- **PROBLEM DESCRIPTION**:
Please restate every record below word for word and skip the pictures.

-------

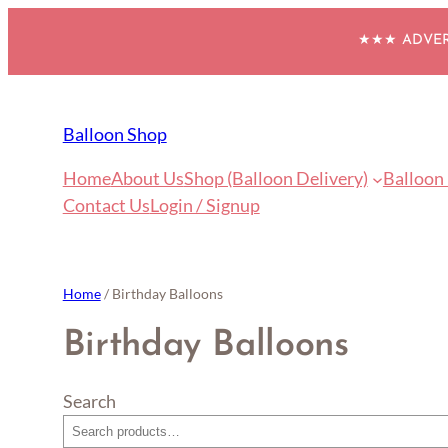
Skip
★★★ ADVERT
to
content
Balloon Shop
Home
About Us
Shop (Balloon Delivery)
Balloon
Contact Us
Login / Signup
Home
/ Birthday Balloons
Birthday Balloons
Search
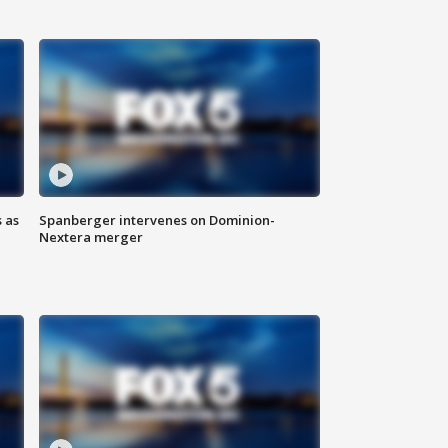
 as
Spanberger intervenes on Dominion-
Nextera merger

-------

- **FINISHED TASK**:
Skip
★★★ ADVERT
to
content
Balloon Shop
Home
About Us
Shop (Balloon Delivery)
Balloon
Contact Us
Login / Signup
Home
/ Birthday Balloons
Birthday Balloons
Search
 as
Spanberger intervenes on Dominion-
Nextera merger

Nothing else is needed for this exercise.